Billy Eckstine gets two cuts: "(I Love the) Rhythm in a Riff," arranged by Budd Johnson and featuring, in addition to the leader's supple baritone scat, a dynamic Gene Ammons tenor solo monitored by a young and chipper Art Blakey; and "Oop Bop Sh'Bam," which has Eckstine's most effective valve trombone solo and more Ammons, backed by screaming brasses and decaying glissandi. Gillespie's "Sunny Side of the Street" has an impetuous Stuff Smith violin solo, a low-key cup-muted solo by the leader, and a vocal chorus that presumably qualifies it as jive ("life could be so fine/fine as Manischewitz wine"). The high, patronizing singing by Gillespie and Carroll on "Oo-Shoo-Bee-Doo-Bee" (on which Milt Jackson plays piano) reminds me of Mingus's remark that he never heard a black person say "groovy." This track appears to be belittling ofay shooby-doobies, but Babs Gonzalves (the former Lee Brown, who changed his name because Cubans met with less prejudice) is here to dispute any racial scat divide, shoobying himself into a lather and adding a new wrinkle to Ebonics ("I must have was touched in the head"), backed, as usual, by great players, including Hank Jones and Buddy Tate, who gets a tenor solo (following Maurice Simon's baritone) on Gonzalves's sexist version of "Ornithology," "The Boss Is Back."
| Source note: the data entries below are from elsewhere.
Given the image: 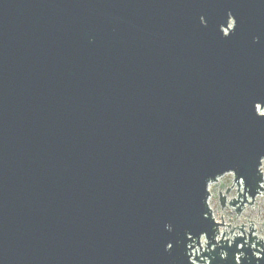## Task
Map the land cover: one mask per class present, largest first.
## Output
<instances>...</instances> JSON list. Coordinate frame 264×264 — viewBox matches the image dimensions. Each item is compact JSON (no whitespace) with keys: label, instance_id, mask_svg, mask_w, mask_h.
<instances>
[{"label":"water","instance_id":"1","mask_svg":"<svg viewBox=\"0 0 264 264\" xmlns=\"http://www.w3.org/2000/svg\"><path fill=\"white\" fill-rule=\"evenodd\" d=\"M263 161L264 0H0V264H264Z\"/></svg>","mask_w":264,"mask_h":264},{"label":"rangeland","instance_id":"2","mask_svg":"<svg viewBox=\"0 0 264 264\" xmlns=\"http://www.w3.org/2000/svg\"><path fill=\"white\" fill-rule=\"evenodd\" d=\"M261 170L264 177V161L262 162ZM227 188H230L227 198L230 199L235 197L237 186L233 183V176L230 173L219 177L217 182L209 185L210 196L208 204L215 220L219 223H223V226L220 227V232L226 231L228 234L225 237H231V234H229L230 229H233V234H236L238 232L237 227H241L242 223L245 225L243 226V229L245 230L246 235L251 226L256 229L253 235L264 240V225H262L264 224V193L257 196L252 205H246L240 214H236L233 209L228 207L222 208L219 204V193L224 194ZM221 216L223 222L221 221ZM229 224L230 226L228 227L227 225ZM251 224H253V226ZM231 226L235 228H232Z\"/></svg>","mask_w":264,"mask_h":264},{"label":"snow or ice","instance_id":"3","mask_svg":"<svg viewBox=\"0 0 264 264\" xmlns=\"http://www.w3.org/2000/svg\"><path fill=\"white\" fill-rule=\"evenodd\" d=\"M169 247H171V245H169Z\"/></svg>","mask_w":264,"mask_h":264},{"label":"built area","instance_id":"4","mask_svg":"<svg viewBox=\"0 0 264 264\" xmlns=\"http://www.w3.org/2000/svg\"><path fill=\"white\" fill-rule=\"evenodd\" d=\"M261 169H262V167H261Z\"/></svg>","mask_w":264,"mask_h":264}]
</instances>
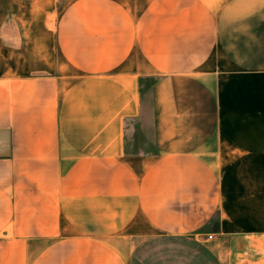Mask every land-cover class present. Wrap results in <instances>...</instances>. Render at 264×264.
<instances>
[{"label":"crops","instance_id":"1","mask_svg":"<svg viewBox=\"0 0 264 264\" xmlns=\"http://www.w3.org/2000/svg\"><path fill=\"white\" fill-rule=\"evenodd\" d=\"M0 264H264V0H0Z\"/></svg>","mask_w":264,"mask_h":264},{"label":"built area","instance_id":"2","mask_svg":"<svg viewBox=\"0 0 264 264\" xmlns=\"http://www.w3.org/2000/svg\"><path fill=\"white\" fill-rule=\"evenodd\" d=\"M209 236H211V235H209Z\"/></svg>","mask_w":264,"mask_h":264}]
</instances>
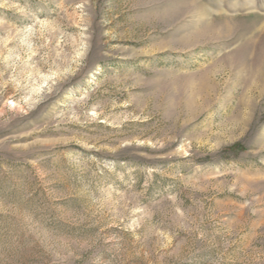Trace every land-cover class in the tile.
Returning <instances> with one entry per match:
<instances>
[{
  "label": "rangeland",
  "instance_id": "rangeland-1",
  "mask_svg": "<svg viewBox=\"0 0 264 264\" xmlns=\"http://www.w3.org/2000/svg\"><path fill=\"white\" fill-rule=\"evenodd\" d=\"M0 264H264V0H0Z\"/></svg>",
  "mask_w": 264,
  "mask_h": 264
},
{
  "label": "trees",
  "instance_id": "trees-1",
  "mask_svg": "<svg viewBox=\"0 0 264 264\" xmlns=\"http://www.w3.org/2000/svg\"><path fill=\"white\" fill-rule=\"evenodd\" d=\"M233 147V146H232Z\"/></svg>",
  "mask_w": 264,
  "mask_h": 264
}]
</instances>
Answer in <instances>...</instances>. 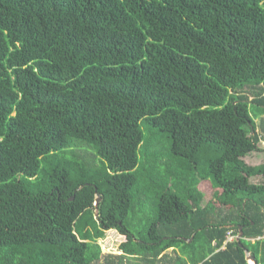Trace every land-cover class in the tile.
I'll list each match as a JSON object with an SVG mask.
<instances>
[{"label":"trees","instance_id":"trees-1","mask_svg":"<svg viewBox=\"0 0 264 264\" xmlns=\"http://www.w3.org/2000/svg\"><path fill=\"white\" fill-rule=\"evenodd\" d=\"M263 113L264 0H0V264H264Z\"/></svg>","mask_w":264,"mask_h":264},{"label":"rangeland","instance_id":"rangeland-1","mask_svg":"<svg viewBox=\"0 0 264 264\" xmlns=\"http://www.w3.org/2000/svg\"><path fill=\"white\" fill-rule=\"evenodd\" d=\"M248 89L249 87H246V90ZM253 97L254 96L250 95V99H252ZM254 121H255V127H256L255 130L260 135V141L258 142V147L261 150L254 151L251 154L246 155L244 157V160L251 165H257L261 162H264V113L259 115L257 118H255ZM141 128L146 138L152 136L151 134L152 131L156 132L154 128H150L146 123H143ZM155 132L154 134L156 137H153L152 141L156 143V146L159 148V150H163L167 148L168 144H170V141L168 140L167 142L166 140L162 139V137H159V135L157 137ZM261 179L262 177L257 176V177L252 178L251 181L258 182ZM199 188L207 195V197L212 195L213 190L208 182H201L199 184ZM93 212L95 215L94 210ZM236 236L234 237L236 238ZM123 241H125V236L121 235L115 229L105 230L103 233V236L100 238H97V242L100 245L101 252L103 255L120 254L121 251L118 248H119V244ZM166 253L170 255H174L171 248L168 249ZM123 264H142V263L139 260L134 259V258H125L123 259ZM159 264H163V263H159Z\"/></svg>","mask_w":264,"mask_h":264},{"label":"water","instance_id":"water-1","mask_svg":"<svg viewBox=\"0 0 264 264\" xmlns=\"http://www.w3.org/2000/svg\"><path fill=\"white\" fill-rule=\"evenodd\" d=\"M80 188L81 187H79L78 189H80ZM99 201H100V196L96 195L95 202H94V206H95V209H94V211H95V217L97 215V205H98V202ZM242 238H243V231H242V228L240 227L239 228V233H238V235L235 238L236 241L239 243L240 247H243V245L241 243V239ZM185 240H187L188 242L190 241V239H185ZM245 255H246V259L250 262V264H256L253 256L247 250H245Z\"/></svg>","mask_w":264,"mask_h":264},{"label":"built area","instance_id":"built-area-1","mask_svg":"<svg viewBox=\"0 0 264 264\" xmlns=\"http://www.w3.org/2000/svg\"><path fill=\"white\" fill-rule=\"evenodd\" d=\"M232 239H233V236L230 235V233H229L228 236H227V241H231Z\"/></svg>","mask_w":264,"mask_h":264}]
</instances>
Annie Ross also has a hot band with Milt Jackson (on vibes), Blossom Dearie (piano only), Percy Heath, and Kenny Clarke, and is in good voice on two standards, offering a variation on "Between the Devil and the Deep Blue Sea" and raising the tempo on "The Way You Look Tonight"; she ain't jiving, though. The obscure Emitt Slay Trio is vaudeville jive—"Mail Call" consists entirely of a letter, read with organ accompaniment, in which a soldier in Korea learns that his wife has a new friend. In compensation, we get Eddie Jefferson's entire 1952 Hi-Lo session with the Walt Harper Quintet (including drummer Cecil Brooks, father of C.B. III). In addition to his original take on "Honeysuckle Rose," with its rash fade, he does three vocalese adaptations of solos James Moody recorded in 1949: "The Birdland Story" (from "Blue and Moody"), "I Got the Blues" (from "Lester Leaps In"), and "Body and Soul," a clever companion piece to Jefferson's better-known adaptation of Coleman Hawkins's solo. As with Ross, his pitch isn't unerring, but it's on target more often than not and his feeling for bebop is uncanny. I don't know why I find his pronunciation, in "The Birdland Story," of the name Charlie so appealing; it's the beginning of a vivid snapshot of a bandstand incident in which Moody steals the show—"That's when the Yard looked round and said, go ahead and swing it Moody." It's neither ha-ha funny nor particularly jivey. But it's way cool.